OpenTelemetry distributed tracing with eBPF: What’s new in Grafana Beyla 1.3

• 2024-03-21 • 5 min

Grafana Beyla, an open source eBPF auto-instrumentation tool, has been able to produce OpenTelemetry trace spans since we introduced the project. However, the traces produced by the initial versions of Grafana Beyla were single span OpenTelemetry traces, which means the trace context information was limited to a single service view. Beyla was able to ingest TraceID information passed to the instrumented service, but was unable to propagate it upstream to other services.

Since full distributed tracing is a great debugging tool for production, we’ve made significant progress toward the goal of automatic distributed tracing in Beyla 1.2 and, most recently, in the Beyla 1.3 release. We’ve used two different approaches — automatic header injection and black-box context propagation — that work in tandem to provide as complete distributed tracing capabilities as possible.

In this blog post, we’ll outline these two approaches, including how they work, their current limitations, and how they’ll evolve.

Approach 1: Trace context propagation with automatic header injection

This approach should be familiar to anyone who has worked on instrumentation of services with the OpenTelemetry SDKs. The general idea is that the instrumentation intercepts incoming requests, reads any supplied trace information, and stores this trace information in a request context. Then, this request context is injected into outgoing calls to upstream services the application makes. The W3C Trace Context standard defines what the trace information context should look like, as shown on Figure 1.

An image depicting the W3C Trace Context standard. — *Figure 1. The W3C Trace Context standard for trace information context.*

According to the W3C standard, the trace information, as shown in Figure 1, is propagated through the HTTP/HTTP2/gRPC request headers. It contains a unique TraceID, which identifies all trace spans that belong to the trace. Each individual request of the trace has a unique SpanID, which is used as the Parent SpanID to create the client-server relationships in the trace. The pseudo code in Figure 2 shows how this is typically done.

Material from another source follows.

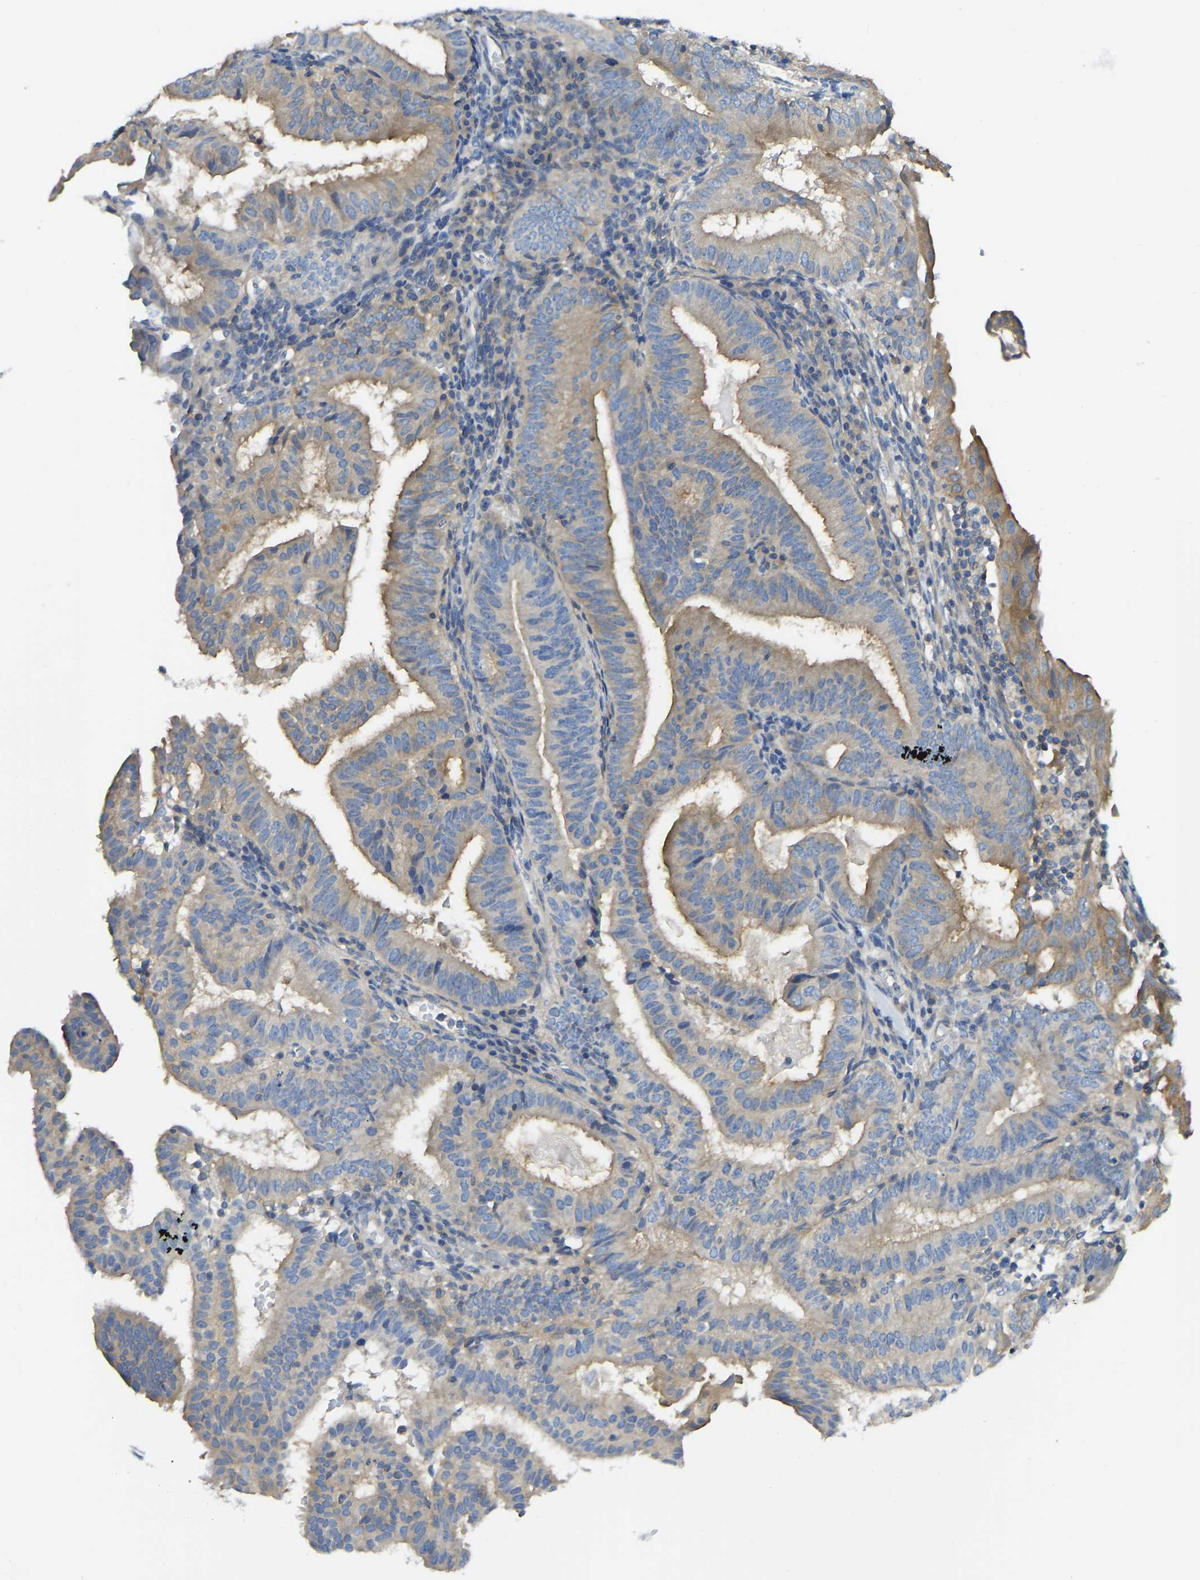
{"staining": {"intensity": "moderate", "quantity": "25%-75%", "location": "cytoplasmic/membranous"}, "tissue": "endometrial cancer", "cell_type": "Tumor cells", "image_type": "cancer", "snomed": [{"axis": "morphology", "description": "Adenocarcinoma, NOS"}, {"axis": "topography", "description": "Endometrium"}], "caption": "Immunohistochemical staining of human endometrial adenocarcinoma shows medium levels of moderate cytoplasmic/membranous protein staining in approximately 25%-75% of tumor cells.", "gene": "PPP3CA", "patient": {"sex": "female", "age": 58}}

A screenshot of code showing trace information propagated through request headers. — *Figure 2. Trace information propagated through the HTTP/HTTP2/gRPC request headers.*

Beyla uses the same approach described above, except it uses eBPF probes, carefully injected, to read the incoming trace information and inject the trace header in outgoing calls. This kind of automatic instrumentation and context propagation is currently implemented only for Go programs and has been available since the Beyla 1.2 release.

Beyla understands Go internals and tracks Go goroutine creation for context propagation of the incoming request to any outgoing calls made. This tracking works even for asynchronous requests, because Beyla is able to track thegoroutine parent-child relationships and their lifecycle. In Figure 3, we show the equivalent of the manual instrumentation shown in Figure 2, but done automatically by Beyla.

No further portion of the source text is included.